Xiaodong Liang is a Chinese-Canadian power engineer, and a professor of electrical and computer engineering at the University of Saskatchewan, where she holds the Canada Research Chair in Technology Solutions for Energy Security in Remote, Northern, and Indigenous Communities and directs the Power and Energy Conversion Laboratory. Her research interests include power systems, smart grids, and the integration of renewable energy sources into power grids. She is the editor-in-chief of the IEEE Canadian Journal of Electrical and Computer Engineering.

==Education and career==
Liang was a lecturer at Northeastern University in Shenyang, China, from 1995 to 1999. After emigrating to Canada, she worked as an engineer for Schlumberger in Edmonton, Alberta from 2001 to 2013. She completed a Ph.D. through the University of Alberta in 2013.

Next, she joined Washington State University Vancouver in Vancouver, Washington as an assistant professor in the School of Engineering and Computer Science, from 2013 to 2015. Returning to Canada, she became an assistant professor at the Memorial University of Newfoundland in 2015, and was promoted to associate professor before moving to the University of Saskatchewan in 2019. She was given a tier 2 Canada Research Chair in Technology Solutions for Energy Security in Remote, Northern, and Indigenous Communities in 2020, and was promoted to full professor in 2023.

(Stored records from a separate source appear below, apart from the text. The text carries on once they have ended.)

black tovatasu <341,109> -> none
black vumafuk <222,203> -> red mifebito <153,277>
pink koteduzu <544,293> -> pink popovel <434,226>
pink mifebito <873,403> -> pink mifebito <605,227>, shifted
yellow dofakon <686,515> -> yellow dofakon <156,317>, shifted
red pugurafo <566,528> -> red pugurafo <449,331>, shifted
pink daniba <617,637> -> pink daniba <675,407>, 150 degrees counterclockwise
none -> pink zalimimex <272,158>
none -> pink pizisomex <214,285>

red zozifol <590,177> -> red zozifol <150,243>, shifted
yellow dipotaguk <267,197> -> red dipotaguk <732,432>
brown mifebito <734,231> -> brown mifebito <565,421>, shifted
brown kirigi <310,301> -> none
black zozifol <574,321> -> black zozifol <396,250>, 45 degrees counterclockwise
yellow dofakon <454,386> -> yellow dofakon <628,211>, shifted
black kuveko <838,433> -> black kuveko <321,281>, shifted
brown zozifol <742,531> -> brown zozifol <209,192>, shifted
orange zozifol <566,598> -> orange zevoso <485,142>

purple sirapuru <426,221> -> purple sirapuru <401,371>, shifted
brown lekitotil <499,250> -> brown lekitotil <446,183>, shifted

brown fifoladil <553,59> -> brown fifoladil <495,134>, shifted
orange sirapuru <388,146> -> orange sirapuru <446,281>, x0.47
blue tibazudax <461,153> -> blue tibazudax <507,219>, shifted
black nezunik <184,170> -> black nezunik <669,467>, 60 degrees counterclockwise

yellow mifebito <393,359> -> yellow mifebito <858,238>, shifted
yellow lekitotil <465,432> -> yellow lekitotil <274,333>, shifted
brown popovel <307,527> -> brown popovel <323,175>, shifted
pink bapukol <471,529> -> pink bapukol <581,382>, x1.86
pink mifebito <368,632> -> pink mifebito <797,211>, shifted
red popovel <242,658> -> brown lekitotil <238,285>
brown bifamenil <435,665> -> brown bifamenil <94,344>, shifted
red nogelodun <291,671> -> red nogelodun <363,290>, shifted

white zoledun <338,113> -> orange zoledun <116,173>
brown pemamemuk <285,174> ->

After serving as co-editor-in-chief of the IEEE Canadian Journal of Electrical and Computer Engineering since 2025, she became editor-in-chief in 2026.

==Recognition==
Liang is a Fellow of the Institution of Engineering and Technology. She was named to the 2026 class of IEEE Fellows, "for contributions to the protection of power systems and the analysis of electrical submersible pump systems".